Solução para a praga de turistas

Notícias Magazine

A competição entre os jornais portugueses (no caso, o Diário de Notícias e o Público) fervilha que até dói. No domingo passado, o DN titulou: «Obrigaram-me a comer no Ramadão», dizia um terrorista sobre os seus dias em Guantánamo. No dia seguinte, não querendo ficar atrás na crónica de horrores, o Público titulou: «Lisboetas sentem-se cada vez mais acossados pelos turistas». Credo, onde é que os jornalistas vão desencantar tão pavorosas atrocidades?

Sou do tempo em que Coluche, admirável humorista francês, fazia humor negro, assim: «O que faz um etíope quando apanha do chão um grão de arroz? Abre um supermercado.»” Tempos de inocência… Agora, o mundo resvalou ainda mais para o abominável: obriga-nos à insuportável queixa dum terrorista obrigado, vejam lá!, a alimentar-se. Quem já não conseguiu comungar porque no mercado faltou o pão ázimo é que sabe dar valor a tamanhas torturas.

Se isso já era terrível, mais pavoroso foi o caso denunciado pelo jornal Público. Logo na primeira frase, o artigo confirmou a angústia em que vivem os lisboetas: «Não há dia em que não apareçam ofertas no correio de alguns habitantes do centro histórico de Lisboa para que vendam as suas casas.» Abrenúncio, onde é que isto vai parar! Já deve ter havido lisboetas a engolir as chaves da caixa de correio só para não serem torturados com propostas medonhamente altas de compra das casas. Há tempos, a crise financeira mundial começou nos Estados Unidos com o subprime, a falência de bancos porque se emprestou demasiado a quem não pôde garantir o pagamento dos empréstimos. A próxima crise mundial talvez tenha nascido em Alfama, com guitarristas e estivadores a partir para gozar a reforma na Florida, depois de terem vendido as duas assoalhadas nas escadinhas do Beco dos Loios.

Não sem razão Voltaire fez questão de trazer, logo a seguir ao terramoto de 1755, o seu personagem Pangloss a Lisboa. Em Cândido ou o Otimismo, o precetor Pangloss ensinava ao seu jovem amigo as virtudes de «tudo ir pelo melhor no melhor dos mundos possíveis». No fundo, Voltaire era um visionário. Mesmo sem nunca ter assistido a uma emissão televisiva portuguesa de entrevistas a comerciantes portugueses – «então como estão as vendas, neste ano?», «ó meu senhor, no ano passado já foi mau, mas neste ano…» – o filósofo francês conhecia-nos de ginjeira.
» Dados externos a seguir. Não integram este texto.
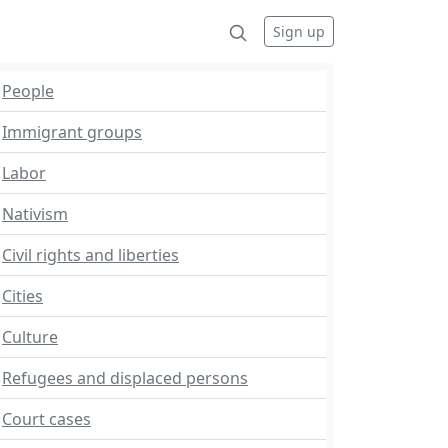
Sign up
People
Immigrant groups
Labor
Nativism
Civil rights and liberties
Cities
Culture
Refugees and displaced persons
Court cases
Os portugueses pelam- se pela desgraça, por isso Voltaire quis contrariar a nossa crença natural. Nós somos sensíveis ao sofrimento por que passam os habitantes de Palmira e Ramadi, fugitivos de cidades tomadas pelas hordas do Estado Islâmico. Mas conforta-nos saber que, pelo menos, os iraquianos e os sírios não são assediados pelo horror dos mediadores imobiliários da Remax.

«Lisboa está na moda e isto é muito negativo para os moradores, pois coloca em causa a sua qualidade de vida (…)», queixou-se, ao Público, Luís Paisana, presidente da Associação de Moradores do Bairro Alto. Será que vão refugiar-se na Cova da Moura? Se calhar, é uma tendência internacional. Se calhar, houve cariocas, fartos de turistas, que abandonaram as suas coberturas no Leblon e em Ipanema e foram para barracas na Rocinha. Azar, nesta favela também virou moda os safaris de turistas…

Então, não há nada a fazer? Há, sim. Para as tragédias que aqui trago através dos jornais, é por outro jornal que resolvo. Há dias, o popular jornal inglês Daily Mail comoveu-se com um drama na ilha grega de Kos, onde têm chegado centenas de sírios, fugidos à guerra. Vindos em balsas a transbordar de homens, mulheres e crianças. Mas não, não foi disso que o Daily Mail escreveu. Escreveu sobre o drama dos turistas britânicos, obrigados a comer em esplanadas, com desgraçados, sentados nos passeios, a olhar.

Eis a solução: importamos nós os refugiados, subimos as balsas pela Mouraria fora e vai ser uma beleza ver a debandada dos turistas que incomodam os lisboetas. Remédio santo.